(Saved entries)
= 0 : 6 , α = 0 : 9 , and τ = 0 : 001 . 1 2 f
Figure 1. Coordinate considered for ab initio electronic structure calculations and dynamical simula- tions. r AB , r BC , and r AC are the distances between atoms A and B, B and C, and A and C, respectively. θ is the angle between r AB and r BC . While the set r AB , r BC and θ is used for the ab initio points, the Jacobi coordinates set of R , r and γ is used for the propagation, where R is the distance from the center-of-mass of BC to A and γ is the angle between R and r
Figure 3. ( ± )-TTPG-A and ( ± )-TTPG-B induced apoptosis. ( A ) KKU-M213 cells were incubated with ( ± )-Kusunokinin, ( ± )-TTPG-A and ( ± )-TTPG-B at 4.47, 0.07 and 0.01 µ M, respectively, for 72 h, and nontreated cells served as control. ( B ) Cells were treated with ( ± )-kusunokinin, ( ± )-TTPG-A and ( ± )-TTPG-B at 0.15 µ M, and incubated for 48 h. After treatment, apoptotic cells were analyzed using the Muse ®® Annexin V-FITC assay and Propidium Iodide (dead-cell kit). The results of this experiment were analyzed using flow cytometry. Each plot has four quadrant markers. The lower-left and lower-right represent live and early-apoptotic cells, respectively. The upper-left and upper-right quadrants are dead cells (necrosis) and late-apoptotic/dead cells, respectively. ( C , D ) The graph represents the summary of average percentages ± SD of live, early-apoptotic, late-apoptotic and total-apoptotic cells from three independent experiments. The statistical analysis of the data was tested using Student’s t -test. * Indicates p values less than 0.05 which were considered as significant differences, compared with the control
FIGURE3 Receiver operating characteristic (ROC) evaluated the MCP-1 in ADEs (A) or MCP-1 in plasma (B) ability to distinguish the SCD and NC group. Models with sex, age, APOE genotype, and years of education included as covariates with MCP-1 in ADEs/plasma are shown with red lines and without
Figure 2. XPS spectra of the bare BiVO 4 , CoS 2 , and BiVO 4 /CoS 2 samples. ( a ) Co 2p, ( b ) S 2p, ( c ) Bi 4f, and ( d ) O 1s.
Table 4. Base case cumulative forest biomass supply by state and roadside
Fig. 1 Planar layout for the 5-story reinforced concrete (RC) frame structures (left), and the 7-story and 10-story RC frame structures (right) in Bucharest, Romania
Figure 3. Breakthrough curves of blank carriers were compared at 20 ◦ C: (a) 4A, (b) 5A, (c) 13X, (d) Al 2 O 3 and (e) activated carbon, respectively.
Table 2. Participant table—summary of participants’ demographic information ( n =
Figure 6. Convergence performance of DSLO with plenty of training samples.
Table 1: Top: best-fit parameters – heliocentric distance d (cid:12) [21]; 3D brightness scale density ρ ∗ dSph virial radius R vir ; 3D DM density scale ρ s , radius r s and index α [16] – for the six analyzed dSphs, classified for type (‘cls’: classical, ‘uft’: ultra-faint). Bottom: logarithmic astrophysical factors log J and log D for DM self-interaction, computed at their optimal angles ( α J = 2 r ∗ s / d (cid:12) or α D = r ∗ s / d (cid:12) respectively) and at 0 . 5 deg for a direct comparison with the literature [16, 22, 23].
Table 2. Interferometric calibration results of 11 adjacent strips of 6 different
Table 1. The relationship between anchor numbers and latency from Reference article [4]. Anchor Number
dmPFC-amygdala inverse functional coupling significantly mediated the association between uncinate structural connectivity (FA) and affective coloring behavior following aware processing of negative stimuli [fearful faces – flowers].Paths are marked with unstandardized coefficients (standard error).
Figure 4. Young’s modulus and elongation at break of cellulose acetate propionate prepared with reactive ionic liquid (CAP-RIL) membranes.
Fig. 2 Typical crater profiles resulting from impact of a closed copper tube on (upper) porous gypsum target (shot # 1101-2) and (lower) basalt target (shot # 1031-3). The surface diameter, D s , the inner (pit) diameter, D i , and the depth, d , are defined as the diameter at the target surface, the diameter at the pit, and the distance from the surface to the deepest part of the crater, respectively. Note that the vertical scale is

* **Try it**
Every line above should be printed again exactly as it stands.

* **Task response**
= 0 : 6 , α = 0 : 9 , and τ = 0 : 001 . 1 2 f
Figure 1. Coordinate considered for ab initio electronic structure calculations and dynamical simula- tions. r AB , r BC , and r AC are the distances between atoms A and B, B and C, and A and C, respectively. θ is the angle between r AB and r BC . While the set r AB , r BC and θ is used for the ab initio points, the Jacobi coordinates set of R , r and γ is used for the propagation, where R is the distance from the center-of-mass of BC to A and γ is the angle between R and r
Figure 3. ( ± )-TTPG-A and ( ± )-TTPG-B induced apoptosis. ( A ) KKU-M213 cells were incubated with ( ± )-Kusunokinin, ( ± )-TTPG-A and ( ± )-TTPG-B at 4.47, 0.07 and 0.01 µ M, respectively, for 72 h, and nontreated cells served as control. ( B ) Cells were treated with ( ± )-kusunokinin, ( ± )-TTPG-A and ( ± )-TTPG-B at 0.15 µ M, and incubated for 48 h. After treatment, apoptotic cells were analyzed using the Muse ®® Annexin V-FITC assay and Propidium Iodide (dead-cell kit). The results of this experiment were analyzed using flow cytometry. Each plot has four quadrant markers. The lower-left and lower-right represent live and early-apoptotic cells, respectively. The upper-left and upper-right quadrants are dead cells (necrosis) and late-apoptotic/dead cells, respectively. ( C , D ) The graph represents the summary of average percentages ± SD of live, early-apoptotic, late-apoptotic and total-apoptotic cells from three independent experiments. The statistical analysis of the data was tested using Student’s t -test. * Indicates p values less than 0.05 which were considered as significant differences, compared with the control
FIGURE3 Receiver operating characteristic (ROC) evaluated the MCP-1 in ADEs (A) or MCP-1 in plasma (B) ability to distinguish the SCD and NC group. Models with sex, age, APOE genotype, and years of education included as covariates with MCP-1 in ADEs/plasma are shown with red lines and without
Figure 2. XPS spectra of the bare BiVO 4 , CoS 2 , and BiVO 4 /CoS 2 samples. ( a ) Co 2p, ( b ) S 2p, ( c ) Bi 4f, and ( d ) O 1s.
Table 4. Base case cumulative forest biomass supply by state and roadside
Fig. 1 Planar layout for the 5-story reinforced concrete (RC) frame structures (left), and the 7-story and 10-story RC frame structures (right) in Bucharest, Romania
Figure 3. Breakthrough curves of blank carriers were compared at 20 ◦ C: (a) 4A, (b) 5A, (c) 13X, (d) Al 2 O 3 and (e) activated carbon, respectively.
Table 2. Participant table—summary of participants’ demographic information ( n =
Figure 6. Convergence performance of DSLO with plenty of training samples.
Table 1: Top: best-fit parameters – heliocentric distance d (cid:12) [21]; 3D brightness scale density ρ ∗ dSph virial radius R vir ; 3D DM density scale ρ s , radius r s and index α [16] – for the six analyzed dSphs, classified for type (‘cls’: classical, ‘uft’: ultra-faint). Bottom: logarithmic astrophysical factors log J and log D for DM self-interaction, computed at their optimal angles ( α J = 2 r ∗ s / d (cid:12) or α D = r ∗ s / d (cid:12) respectively) and at 0 . 5 deg for a direct comparison with the literature [16, 22, 23].
Table 2. Interferometric calibration results of 11 adjacent strips of 6 different
Table 1. The relationship between anchor numbers and latency from Reference article [4]. Anchor Number
dmPFC-amygdala inverse functional coupling significantly mediated the association between uncinate structural connectivity (FA) and affective coloring behavior following aware processing of negative stimuli [fearful faces – flowers].Paths are marked with unstandardized coefficients (standard error).
Figure 4. Young’s modulus and elongation at break of cellulose acetate propionate prepared with reactive ionic liquid (CAP-RIL) membranes.
Fig. 2 Typical crater profiles resulting from impact of a closed copper tube on (upper) porous gypsum target (shot # 1101-2) and (lower) basalt target (shot # 1031-3). The surface diameter, D s , the inner (pit) diameter, D i , and the depth, d , are defined as the diameter at the target surface, the diameter at the pit, and the distance from the surface to the deepest part of the crater, respectively. Note that the vertical scale is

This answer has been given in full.